§ EXERCISE GOAL: Write out, word for word, every line in the data below from the one containing "thumb mcp: (182, 156)" to the one containing "thumb mcp: (124, 169)", both of them included.

§ DATA IN THIS EXERCISE:
▬▬▬

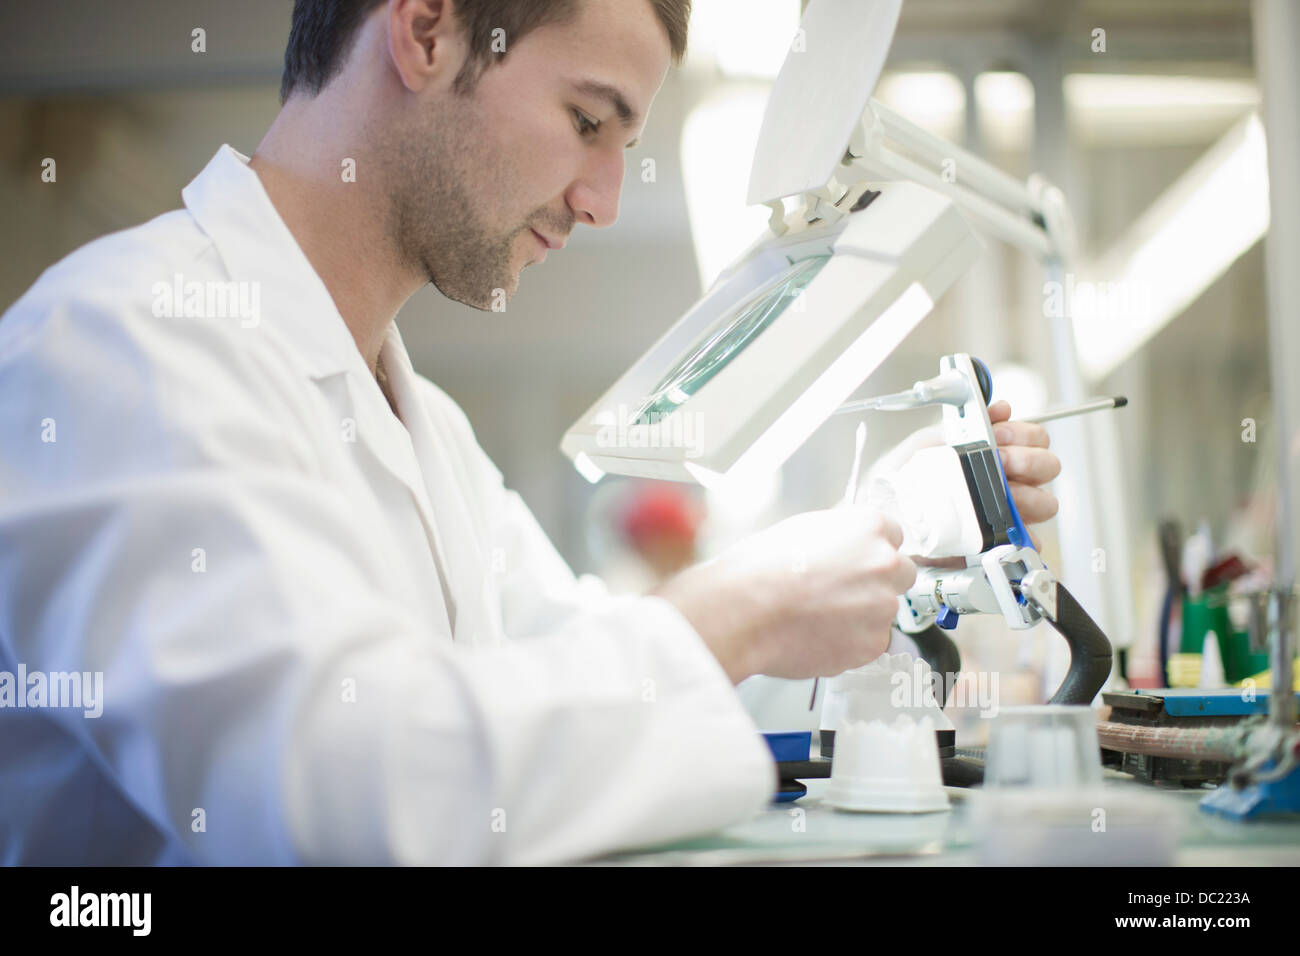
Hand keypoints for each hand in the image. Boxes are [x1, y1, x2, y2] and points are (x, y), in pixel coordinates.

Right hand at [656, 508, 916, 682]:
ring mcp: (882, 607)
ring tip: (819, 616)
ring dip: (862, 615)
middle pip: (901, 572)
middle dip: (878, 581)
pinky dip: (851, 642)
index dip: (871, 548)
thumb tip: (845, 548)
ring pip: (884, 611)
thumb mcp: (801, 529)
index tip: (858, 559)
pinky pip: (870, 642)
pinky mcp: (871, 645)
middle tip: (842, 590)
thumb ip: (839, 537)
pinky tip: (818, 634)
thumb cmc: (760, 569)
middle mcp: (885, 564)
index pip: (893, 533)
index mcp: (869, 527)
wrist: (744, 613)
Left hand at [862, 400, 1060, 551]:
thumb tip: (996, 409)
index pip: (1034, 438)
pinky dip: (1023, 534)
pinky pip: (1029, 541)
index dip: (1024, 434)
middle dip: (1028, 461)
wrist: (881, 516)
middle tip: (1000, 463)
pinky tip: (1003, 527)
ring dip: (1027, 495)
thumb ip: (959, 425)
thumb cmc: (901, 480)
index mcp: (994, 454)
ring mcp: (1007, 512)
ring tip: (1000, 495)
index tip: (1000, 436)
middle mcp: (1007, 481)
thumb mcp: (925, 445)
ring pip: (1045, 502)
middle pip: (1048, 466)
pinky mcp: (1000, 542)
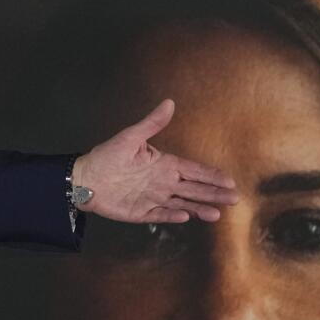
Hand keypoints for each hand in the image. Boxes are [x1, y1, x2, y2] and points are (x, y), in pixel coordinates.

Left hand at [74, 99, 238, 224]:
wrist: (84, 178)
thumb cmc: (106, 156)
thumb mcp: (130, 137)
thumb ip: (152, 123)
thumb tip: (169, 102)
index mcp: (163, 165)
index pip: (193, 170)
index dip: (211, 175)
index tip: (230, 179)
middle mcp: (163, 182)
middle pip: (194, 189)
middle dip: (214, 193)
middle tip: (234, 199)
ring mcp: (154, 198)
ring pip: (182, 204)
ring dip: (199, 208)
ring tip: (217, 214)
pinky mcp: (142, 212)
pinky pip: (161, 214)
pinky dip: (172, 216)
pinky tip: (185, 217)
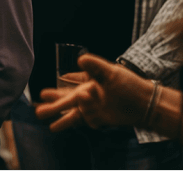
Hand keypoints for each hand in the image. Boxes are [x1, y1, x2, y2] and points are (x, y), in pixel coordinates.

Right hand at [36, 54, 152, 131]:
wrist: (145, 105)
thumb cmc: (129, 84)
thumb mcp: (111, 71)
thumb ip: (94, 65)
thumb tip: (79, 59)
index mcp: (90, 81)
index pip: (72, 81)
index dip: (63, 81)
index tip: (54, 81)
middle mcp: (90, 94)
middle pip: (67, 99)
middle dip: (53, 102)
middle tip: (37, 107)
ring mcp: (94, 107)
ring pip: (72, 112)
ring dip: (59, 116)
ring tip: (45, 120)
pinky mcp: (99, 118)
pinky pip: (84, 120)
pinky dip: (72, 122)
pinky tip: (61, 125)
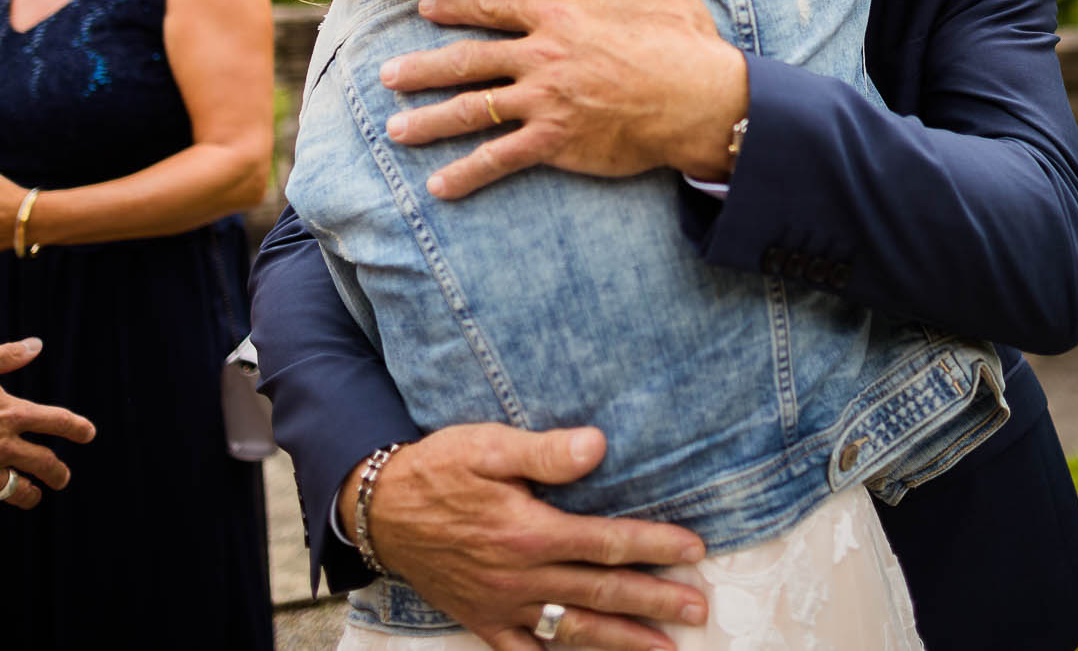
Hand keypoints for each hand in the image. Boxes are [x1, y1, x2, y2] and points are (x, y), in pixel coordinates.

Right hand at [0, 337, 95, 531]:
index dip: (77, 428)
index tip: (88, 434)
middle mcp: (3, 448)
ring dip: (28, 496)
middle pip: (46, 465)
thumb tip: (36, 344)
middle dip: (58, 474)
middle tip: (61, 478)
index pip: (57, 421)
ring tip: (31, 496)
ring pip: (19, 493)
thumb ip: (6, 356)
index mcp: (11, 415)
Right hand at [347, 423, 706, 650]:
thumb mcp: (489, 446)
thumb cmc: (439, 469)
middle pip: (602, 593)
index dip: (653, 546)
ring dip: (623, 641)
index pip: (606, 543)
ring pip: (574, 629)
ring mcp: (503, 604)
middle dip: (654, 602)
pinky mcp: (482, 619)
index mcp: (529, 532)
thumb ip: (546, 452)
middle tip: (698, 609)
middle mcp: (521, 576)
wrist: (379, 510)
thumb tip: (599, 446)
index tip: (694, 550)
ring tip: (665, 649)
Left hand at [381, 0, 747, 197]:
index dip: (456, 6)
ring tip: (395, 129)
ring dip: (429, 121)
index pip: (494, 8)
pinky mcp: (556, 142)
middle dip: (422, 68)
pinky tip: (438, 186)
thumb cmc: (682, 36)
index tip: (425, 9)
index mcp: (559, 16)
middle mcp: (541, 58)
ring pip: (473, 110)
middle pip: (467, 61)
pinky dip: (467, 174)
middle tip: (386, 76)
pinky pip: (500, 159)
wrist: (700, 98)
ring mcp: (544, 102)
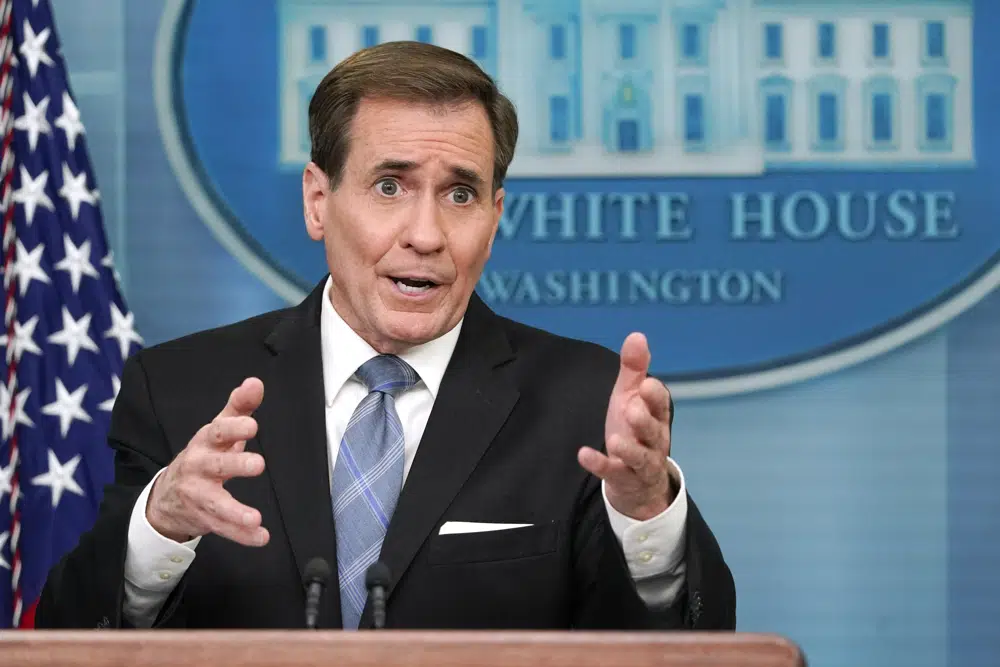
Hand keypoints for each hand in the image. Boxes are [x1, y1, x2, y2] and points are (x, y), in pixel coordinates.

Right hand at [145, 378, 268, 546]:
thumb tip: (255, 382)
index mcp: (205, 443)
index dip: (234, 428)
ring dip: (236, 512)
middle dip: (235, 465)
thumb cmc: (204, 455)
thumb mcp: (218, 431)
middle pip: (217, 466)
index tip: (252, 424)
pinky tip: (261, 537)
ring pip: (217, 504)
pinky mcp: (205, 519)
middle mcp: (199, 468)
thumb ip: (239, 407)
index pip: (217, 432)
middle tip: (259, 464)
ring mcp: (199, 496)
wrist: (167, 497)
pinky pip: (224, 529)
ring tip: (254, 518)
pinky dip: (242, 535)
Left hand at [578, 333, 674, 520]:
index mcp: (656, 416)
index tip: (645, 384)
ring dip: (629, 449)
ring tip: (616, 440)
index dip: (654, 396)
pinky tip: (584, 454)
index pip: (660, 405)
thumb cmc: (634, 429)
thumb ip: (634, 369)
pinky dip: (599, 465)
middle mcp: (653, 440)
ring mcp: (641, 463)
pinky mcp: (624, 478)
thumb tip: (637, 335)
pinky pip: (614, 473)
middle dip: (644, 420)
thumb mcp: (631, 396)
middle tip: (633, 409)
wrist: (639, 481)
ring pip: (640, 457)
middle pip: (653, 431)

▬▬▬

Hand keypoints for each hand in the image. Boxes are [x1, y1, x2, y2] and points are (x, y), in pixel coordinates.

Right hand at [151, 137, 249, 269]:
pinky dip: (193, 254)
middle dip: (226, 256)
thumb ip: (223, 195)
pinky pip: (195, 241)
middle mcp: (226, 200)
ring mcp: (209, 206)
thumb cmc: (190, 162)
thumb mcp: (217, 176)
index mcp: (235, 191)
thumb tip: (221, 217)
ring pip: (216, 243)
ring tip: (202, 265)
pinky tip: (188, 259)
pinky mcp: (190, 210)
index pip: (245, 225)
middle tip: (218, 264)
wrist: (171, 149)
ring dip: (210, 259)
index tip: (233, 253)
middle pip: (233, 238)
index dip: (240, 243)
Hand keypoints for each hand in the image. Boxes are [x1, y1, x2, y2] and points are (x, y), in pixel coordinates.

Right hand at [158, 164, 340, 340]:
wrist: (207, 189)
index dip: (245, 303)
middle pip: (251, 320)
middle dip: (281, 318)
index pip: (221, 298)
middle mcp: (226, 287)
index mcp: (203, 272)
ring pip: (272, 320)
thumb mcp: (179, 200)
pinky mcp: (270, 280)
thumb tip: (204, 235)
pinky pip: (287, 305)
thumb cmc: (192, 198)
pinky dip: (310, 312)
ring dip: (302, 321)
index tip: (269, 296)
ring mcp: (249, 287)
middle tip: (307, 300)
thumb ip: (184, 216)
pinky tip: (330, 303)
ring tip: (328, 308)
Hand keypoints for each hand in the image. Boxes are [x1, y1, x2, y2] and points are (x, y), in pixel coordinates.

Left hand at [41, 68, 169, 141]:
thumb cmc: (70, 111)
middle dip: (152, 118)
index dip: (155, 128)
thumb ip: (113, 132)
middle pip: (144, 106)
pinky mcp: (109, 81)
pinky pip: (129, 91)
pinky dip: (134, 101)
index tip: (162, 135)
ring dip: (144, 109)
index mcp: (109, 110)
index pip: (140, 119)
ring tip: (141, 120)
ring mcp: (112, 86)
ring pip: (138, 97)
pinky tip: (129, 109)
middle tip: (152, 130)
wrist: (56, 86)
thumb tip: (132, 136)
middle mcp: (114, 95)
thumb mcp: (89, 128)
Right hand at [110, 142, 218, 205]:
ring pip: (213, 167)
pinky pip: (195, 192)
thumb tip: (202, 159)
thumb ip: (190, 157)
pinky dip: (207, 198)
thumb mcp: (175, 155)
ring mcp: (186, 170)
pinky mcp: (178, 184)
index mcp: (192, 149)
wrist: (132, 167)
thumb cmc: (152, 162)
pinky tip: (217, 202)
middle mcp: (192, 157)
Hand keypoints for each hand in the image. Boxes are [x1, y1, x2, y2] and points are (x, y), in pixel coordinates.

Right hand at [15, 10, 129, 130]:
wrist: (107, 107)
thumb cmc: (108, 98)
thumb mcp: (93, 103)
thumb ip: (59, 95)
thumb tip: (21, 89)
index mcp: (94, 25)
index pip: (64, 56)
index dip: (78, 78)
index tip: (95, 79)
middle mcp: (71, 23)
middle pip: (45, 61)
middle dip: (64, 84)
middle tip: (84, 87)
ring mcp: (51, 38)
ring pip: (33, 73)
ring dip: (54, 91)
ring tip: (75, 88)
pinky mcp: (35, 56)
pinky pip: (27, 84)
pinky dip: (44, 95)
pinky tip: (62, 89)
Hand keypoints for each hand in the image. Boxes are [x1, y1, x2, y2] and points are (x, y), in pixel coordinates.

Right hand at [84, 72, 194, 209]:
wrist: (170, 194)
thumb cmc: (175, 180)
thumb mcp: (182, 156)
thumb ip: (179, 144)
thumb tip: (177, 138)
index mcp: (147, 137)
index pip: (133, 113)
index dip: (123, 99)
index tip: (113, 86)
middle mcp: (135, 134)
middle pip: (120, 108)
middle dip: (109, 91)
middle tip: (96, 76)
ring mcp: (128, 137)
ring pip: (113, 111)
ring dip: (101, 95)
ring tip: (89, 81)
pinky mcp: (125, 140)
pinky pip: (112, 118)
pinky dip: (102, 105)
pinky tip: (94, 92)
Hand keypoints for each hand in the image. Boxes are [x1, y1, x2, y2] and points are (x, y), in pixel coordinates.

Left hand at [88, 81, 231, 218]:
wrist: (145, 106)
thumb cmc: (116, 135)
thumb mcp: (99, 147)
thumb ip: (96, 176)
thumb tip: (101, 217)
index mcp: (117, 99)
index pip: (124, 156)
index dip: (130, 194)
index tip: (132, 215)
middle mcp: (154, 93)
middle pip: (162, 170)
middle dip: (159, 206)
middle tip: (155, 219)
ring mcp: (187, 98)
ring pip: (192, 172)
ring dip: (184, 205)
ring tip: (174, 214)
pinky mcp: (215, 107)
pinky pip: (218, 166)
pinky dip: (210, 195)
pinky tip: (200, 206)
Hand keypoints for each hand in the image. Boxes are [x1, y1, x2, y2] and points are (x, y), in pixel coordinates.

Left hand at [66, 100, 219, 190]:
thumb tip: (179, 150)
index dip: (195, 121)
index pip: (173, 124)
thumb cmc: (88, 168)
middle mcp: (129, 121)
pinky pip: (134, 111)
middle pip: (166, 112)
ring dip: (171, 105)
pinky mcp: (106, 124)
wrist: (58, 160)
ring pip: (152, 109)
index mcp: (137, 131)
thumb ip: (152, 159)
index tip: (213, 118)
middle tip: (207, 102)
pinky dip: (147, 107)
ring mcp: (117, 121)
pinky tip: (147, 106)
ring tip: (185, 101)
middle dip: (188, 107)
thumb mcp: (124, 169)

▬▬▬

§ ANSWER TO THE EXERCISE:
thumb mcp: (182, 156)
thumb ip: (179, 144)
thumb tip: (177, 138)
index mcp: (147, 137)
index pip: (133, 113)
index dip: (123, 99)
index tip: (113, 86)
middle mcp: (135, 134)
middle pip: (120, 108)
middle dip: (109, 91)
middle tip: (96, 76)
ring mcp: (128, 137)
ring pip: (113, 111)
ring dip: (101, 95)
ring tip: (89, 81)
pinky mcp: (125, 140)
pinky pip: (112, 118)
pinky dip: (102, 105)
pinky tip: (94, 92)
Hand keypoints for each hand in the image. Boxes are [x1, y1, x2, y2] and points are (x, y), in pixel coordinates.

Left hand at [88, 81, 231, 218]:
wrist: (145, 106)
thumb cmc: (116, 135)
thumb mcp: (99, 147)
thumb ip: (96, 176)
thumb tip: (101, 217)
index mcp: (117, 99)
index pip: (124, 156)
index dip: (130, 194)
index tip: (132, 215)
middle mcp: (154, 93)
middle pip: (162, 170)
middle dip: (159, 206)
middle tip: (155, 219)
ring mcp: (187, 98)
ring pip: (192, 172)
ring dip: (184, 205)
ring tip: (174, 214)
pinky mcp: (215, 107)
pinky pip: (218, 166)
pinky dip: (210, 195)
pinky tip: (200, 206)
Hand keypoints for each hand in the image. Boxes are [x1, y1, x2, y2] and points are (x, y), in pixel coordinates.

Left hand at [66, 100, 219, 190]:
thumb tip: (179, 150)
index dip: (195, 121)
index pip: (173, 124)
thumb cmc: (88, 168)
middle mcp: (129, 121)
pinky pip: (134, 111)
middle pip: (166, 112)
ring dip: (171, 105)
pinky mcp: (106, 124)
wrist: (58, 160)
ring pip: (152, 109)
index mcp: (137, 131)
thumb ip: (152, 159)
index tip: (213, 118)
middle tip: (207, 102)
pinky dip: (147, 107)
ring mcp: (117, 121)
pinky tip: (147, 106)
ring tip: (185, 101)
middle dip: (188, 107)
thumb mcp: (124, 169)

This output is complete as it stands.